FIFAワールドカップ2026(北中米W杯)のグループリーグが終了し、すでにラウンド32が始まっている。アメリカ合衆国、カナダ、メキシコの全16会場で多くの熱狂が生まれ、スタンドも熱い盛り上がりを見せている。今回は、グループリーグ全試合の観客動員数をランキング化し、1位から10位までを紹介。そこで生まれた熱量の記録をたどる。[5/10ページ]
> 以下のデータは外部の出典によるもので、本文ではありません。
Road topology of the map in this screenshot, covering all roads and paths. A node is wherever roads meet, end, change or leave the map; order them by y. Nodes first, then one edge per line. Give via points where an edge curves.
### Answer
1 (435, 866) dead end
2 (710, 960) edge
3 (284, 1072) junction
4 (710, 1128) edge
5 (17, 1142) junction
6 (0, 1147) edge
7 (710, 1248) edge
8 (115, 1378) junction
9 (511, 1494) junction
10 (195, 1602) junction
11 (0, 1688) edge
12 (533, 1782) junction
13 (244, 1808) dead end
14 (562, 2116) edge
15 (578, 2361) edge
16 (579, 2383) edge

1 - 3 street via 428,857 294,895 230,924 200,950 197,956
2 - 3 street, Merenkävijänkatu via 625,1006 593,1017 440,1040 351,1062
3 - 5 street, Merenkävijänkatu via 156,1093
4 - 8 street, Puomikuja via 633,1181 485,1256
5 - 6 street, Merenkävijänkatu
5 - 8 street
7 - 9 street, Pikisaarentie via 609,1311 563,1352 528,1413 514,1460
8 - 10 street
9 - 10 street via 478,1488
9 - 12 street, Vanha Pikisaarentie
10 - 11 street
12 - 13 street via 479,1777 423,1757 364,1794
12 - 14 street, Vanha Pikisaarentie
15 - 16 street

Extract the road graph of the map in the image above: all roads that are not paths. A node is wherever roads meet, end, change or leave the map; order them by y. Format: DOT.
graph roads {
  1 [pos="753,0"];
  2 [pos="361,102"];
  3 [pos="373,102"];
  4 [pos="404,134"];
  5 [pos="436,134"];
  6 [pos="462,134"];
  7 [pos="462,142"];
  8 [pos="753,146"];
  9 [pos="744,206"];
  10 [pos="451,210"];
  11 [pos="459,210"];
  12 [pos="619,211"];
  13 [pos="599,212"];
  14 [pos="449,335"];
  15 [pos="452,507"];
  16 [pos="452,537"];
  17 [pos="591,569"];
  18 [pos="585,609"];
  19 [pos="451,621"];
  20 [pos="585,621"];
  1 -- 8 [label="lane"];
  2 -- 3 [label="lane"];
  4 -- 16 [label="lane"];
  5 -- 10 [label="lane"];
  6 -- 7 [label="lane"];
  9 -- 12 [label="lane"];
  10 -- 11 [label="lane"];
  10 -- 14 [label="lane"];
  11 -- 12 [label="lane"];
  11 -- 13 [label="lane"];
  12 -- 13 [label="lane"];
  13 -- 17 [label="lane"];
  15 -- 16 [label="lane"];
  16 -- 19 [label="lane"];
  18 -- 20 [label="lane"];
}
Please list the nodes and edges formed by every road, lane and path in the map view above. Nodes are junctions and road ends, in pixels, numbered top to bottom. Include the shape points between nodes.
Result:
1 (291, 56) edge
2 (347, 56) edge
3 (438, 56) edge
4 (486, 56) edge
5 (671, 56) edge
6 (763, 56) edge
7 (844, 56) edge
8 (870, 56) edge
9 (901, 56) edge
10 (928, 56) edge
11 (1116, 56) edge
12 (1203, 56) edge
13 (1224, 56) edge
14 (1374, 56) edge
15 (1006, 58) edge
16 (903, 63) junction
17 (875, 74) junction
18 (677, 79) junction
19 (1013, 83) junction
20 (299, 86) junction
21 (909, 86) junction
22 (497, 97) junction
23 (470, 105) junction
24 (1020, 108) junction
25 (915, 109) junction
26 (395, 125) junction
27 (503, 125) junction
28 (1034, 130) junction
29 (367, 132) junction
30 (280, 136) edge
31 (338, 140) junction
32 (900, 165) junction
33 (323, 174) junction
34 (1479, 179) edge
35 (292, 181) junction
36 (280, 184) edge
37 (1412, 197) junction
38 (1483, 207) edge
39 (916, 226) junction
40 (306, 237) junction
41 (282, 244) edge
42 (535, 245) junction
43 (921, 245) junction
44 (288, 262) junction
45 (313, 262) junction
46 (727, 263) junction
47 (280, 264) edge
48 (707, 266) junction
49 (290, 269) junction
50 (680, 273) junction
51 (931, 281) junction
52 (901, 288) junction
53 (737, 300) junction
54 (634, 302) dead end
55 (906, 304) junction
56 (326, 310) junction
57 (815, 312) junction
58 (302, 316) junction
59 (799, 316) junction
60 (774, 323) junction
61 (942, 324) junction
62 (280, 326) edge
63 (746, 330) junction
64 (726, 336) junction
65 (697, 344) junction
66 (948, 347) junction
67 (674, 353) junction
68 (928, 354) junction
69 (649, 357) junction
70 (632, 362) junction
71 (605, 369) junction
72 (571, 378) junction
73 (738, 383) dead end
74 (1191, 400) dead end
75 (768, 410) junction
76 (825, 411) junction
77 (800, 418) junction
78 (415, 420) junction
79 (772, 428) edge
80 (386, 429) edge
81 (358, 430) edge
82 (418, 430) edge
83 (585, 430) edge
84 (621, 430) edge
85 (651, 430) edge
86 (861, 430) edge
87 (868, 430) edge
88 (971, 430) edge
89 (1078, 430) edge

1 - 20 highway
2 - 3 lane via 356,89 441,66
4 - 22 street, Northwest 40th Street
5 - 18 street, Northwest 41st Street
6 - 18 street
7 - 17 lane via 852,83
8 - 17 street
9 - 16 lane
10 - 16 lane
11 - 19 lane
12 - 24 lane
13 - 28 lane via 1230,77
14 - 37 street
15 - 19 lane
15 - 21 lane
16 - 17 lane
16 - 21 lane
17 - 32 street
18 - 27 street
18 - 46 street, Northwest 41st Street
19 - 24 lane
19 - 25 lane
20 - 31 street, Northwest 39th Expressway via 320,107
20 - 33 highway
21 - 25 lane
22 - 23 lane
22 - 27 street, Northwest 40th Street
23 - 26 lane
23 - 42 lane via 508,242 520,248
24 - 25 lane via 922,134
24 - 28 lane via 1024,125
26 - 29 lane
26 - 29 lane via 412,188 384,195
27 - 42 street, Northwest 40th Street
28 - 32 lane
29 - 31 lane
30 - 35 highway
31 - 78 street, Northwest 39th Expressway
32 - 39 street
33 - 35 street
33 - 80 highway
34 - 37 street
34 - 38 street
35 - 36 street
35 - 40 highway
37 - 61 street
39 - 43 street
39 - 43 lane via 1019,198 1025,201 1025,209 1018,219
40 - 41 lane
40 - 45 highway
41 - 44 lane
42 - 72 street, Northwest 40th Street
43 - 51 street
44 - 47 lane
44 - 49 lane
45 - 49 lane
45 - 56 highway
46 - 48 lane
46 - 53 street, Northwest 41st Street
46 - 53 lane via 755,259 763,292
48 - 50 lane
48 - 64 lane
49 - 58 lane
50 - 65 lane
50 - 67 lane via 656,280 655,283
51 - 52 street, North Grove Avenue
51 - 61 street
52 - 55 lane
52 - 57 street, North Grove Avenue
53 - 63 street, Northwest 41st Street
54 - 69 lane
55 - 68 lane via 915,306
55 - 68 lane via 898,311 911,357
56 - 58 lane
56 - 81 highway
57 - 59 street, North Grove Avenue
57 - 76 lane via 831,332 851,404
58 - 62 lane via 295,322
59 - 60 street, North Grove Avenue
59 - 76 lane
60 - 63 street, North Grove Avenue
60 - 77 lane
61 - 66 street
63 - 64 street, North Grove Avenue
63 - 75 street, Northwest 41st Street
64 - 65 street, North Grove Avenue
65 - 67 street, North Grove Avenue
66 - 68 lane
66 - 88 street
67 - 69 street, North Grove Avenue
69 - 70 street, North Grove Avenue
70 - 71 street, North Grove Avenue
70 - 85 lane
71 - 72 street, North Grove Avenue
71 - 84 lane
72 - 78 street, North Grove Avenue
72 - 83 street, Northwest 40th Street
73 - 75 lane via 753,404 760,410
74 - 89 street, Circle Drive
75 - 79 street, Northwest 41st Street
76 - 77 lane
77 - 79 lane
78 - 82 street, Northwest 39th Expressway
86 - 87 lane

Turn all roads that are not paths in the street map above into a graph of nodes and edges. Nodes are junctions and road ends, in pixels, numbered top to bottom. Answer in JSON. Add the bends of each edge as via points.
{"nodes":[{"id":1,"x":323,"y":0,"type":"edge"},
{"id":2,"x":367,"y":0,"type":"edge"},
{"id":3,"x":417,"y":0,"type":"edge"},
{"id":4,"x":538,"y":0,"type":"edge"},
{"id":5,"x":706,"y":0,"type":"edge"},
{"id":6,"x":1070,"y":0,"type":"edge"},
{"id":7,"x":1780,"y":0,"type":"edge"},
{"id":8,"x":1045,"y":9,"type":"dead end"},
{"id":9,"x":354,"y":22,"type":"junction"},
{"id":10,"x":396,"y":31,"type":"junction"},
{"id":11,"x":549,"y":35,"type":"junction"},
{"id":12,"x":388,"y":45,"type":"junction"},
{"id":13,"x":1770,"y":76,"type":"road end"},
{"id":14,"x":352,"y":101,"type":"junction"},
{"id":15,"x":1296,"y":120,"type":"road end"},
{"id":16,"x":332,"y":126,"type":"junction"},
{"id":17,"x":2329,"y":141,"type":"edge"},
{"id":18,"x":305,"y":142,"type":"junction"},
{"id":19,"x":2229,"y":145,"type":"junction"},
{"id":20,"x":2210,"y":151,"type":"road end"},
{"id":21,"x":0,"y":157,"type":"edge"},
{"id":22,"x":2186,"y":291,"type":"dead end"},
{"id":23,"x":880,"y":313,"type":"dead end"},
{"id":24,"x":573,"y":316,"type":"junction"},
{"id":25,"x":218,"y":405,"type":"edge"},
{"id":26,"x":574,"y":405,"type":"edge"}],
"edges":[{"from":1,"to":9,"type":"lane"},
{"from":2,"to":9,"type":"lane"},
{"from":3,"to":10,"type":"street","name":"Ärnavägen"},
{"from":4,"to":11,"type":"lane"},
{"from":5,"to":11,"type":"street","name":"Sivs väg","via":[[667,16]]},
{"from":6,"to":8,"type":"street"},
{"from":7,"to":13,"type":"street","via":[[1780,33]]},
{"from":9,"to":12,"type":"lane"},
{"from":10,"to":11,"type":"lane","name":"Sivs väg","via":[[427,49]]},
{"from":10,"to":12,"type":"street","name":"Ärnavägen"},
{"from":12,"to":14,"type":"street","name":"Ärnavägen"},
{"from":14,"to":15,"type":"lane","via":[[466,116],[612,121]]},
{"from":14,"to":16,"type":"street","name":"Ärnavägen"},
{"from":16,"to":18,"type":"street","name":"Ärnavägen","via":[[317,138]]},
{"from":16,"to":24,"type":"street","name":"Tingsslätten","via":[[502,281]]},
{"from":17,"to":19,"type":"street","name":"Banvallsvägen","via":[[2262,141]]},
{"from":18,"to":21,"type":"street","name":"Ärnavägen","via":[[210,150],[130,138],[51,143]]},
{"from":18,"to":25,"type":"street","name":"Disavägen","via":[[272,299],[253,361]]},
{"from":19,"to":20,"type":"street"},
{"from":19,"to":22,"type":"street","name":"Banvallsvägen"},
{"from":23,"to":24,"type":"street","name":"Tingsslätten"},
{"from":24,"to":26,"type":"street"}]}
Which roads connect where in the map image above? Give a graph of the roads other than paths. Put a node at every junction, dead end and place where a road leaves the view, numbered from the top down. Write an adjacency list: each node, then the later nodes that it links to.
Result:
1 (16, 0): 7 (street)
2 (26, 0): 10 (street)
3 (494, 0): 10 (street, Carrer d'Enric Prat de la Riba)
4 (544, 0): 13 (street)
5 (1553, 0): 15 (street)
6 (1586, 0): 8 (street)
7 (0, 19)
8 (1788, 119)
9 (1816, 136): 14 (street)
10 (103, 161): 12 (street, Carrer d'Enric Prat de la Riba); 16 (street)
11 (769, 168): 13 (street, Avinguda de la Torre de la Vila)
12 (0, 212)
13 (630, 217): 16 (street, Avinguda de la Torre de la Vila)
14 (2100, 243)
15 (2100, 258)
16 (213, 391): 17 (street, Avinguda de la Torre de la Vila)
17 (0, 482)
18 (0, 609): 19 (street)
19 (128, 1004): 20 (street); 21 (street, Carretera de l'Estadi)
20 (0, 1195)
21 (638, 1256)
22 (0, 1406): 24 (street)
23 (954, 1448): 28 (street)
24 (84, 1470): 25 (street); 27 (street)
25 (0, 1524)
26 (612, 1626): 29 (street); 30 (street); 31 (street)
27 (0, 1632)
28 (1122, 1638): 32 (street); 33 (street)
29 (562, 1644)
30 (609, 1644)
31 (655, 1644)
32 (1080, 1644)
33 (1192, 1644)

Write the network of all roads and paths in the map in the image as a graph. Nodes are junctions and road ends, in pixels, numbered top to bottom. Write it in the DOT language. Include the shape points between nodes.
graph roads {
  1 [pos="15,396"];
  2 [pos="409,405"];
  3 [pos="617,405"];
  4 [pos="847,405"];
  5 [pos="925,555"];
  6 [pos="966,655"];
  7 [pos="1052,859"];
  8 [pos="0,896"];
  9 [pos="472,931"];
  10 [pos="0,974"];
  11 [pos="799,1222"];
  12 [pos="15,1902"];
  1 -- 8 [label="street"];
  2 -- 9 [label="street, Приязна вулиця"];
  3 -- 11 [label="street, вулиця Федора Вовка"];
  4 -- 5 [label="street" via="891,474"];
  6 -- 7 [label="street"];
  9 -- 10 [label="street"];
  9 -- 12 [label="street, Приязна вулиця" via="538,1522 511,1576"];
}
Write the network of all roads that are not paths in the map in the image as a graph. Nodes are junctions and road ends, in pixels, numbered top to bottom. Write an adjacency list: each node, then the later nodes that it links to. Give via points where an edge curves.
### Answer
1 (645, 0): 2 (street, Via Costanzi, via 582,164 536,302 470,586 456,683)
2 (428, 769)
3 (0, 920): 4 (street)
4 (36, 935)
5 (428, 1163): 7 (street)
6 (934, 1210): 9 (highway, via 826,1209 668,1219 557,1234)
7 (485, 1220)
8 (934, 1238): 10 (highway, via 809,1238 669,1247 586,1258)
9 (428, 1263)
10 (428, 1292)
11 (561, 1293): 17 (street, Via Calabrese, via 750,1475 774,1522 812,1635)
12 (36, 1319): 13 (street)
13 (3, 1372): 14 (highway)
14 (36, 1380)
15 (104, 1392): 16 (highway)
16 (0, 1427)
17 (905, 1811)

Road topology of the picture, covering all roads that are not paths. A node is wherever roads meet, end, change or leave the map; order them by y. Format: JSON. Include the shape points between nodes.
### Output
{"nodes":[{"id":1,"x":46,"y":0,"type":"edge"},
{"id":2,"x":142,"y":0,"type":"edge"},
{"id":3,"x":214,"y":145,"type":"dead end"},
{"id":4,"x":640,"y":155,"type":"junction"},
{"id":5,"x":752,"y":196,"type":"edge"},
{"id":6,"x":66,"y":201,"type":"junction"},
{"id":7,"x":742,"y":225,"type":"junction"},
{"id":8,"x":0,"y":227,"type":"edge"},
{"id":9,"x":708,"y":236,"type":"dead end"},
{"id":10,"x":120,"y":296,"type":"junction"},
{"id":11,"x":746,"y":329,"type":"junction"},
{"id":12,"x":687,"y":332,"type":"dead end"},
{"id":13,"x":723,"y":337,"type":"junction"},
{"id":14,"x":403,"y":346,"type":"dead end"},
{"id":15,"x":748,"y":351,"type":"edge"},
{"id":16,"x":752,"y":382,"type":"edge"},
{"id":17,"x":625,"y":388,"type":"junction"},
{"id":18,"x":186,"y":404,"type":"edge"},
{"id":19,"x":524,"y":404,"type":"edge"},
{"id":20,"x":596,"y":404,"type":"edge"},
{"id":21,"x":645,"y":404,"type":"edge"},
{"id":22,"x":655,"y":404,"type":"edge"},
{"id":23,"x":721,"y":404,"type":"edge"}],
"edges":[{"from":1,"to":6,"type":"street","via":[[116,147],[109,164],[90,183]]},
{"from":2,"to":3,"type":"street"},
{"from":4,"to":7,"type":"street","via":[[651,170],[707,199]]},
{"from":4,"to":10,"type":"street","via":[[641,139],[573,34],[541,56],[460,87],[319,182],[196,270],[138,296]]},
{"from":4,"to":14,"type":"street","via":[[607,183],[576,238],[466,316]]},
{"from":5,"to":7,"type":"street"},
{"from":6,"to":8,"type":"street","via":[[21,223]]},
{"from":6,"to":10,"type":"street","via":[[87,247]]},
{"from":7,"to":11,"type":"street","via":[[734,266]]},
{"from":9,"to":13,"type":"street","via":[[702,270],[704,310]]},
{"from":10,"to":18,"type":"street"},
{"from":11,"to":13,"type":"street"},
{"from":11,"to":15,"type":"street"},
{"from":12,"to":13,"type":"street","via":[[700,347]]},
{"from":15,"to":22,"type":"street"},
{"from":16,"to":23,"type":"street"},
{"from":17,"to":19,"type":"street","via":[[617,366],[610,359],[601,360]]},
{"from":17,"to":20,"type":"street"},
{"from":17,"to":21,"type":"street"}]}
4位タイ:エクアドル代表対ドイツ代表(グループE第3節)
観客数:80,663人
スタジアム:ニューヨーク ニュージャージー・スタジアム(メットライフ・スタジアム)
収容人数:80,663人
【電光石火の先制】
グループE第3節のエクアドル代表対ドイツ代表の一戦は、ニューヨーク ニュージャージー・スタジアムに80,663人の超満員を動員した。
グループリーグ2連勝のドイツと、1分け1敗で後がないエクアドルによる最終戦。試合は開始わずか2分、ドイツのレロイ・サネが電光石火のゴールを奪い、早くも大国の圧倒的なペースに傾くかと思われた。
しかし、命運を懸けたエクアドルサポーターは決して下を向かなかった。
【背中を押され…】
9分に、ニルソン・アングロが値千金の同点弾を突き刺すと、黄色いエクアドルサポーターが息を吹き返し、場内は爆発的な熱気に包まれた。
逆転でのラウンド32進出のために勝利が必要なエクアドルは、その後もサポーターの執念に満ちた大声援に背中を押され続けた。
そして77分、ゴンサロ・プラタが劇的な逆転ゴールを叩き込んだ瞬間、スタジアムは完全に沸騰。落胆に沈むドイツを尻目に、歓喜に狂う黄色い波が激しくうねり続けた。
なお、この試合で大会の累計観客数が約360万人に達し、1994年アメリカ大会の記録をグループステージの段階で塗り替えた。歴史の転換点としても記憶に刻まれる特別な一戦である。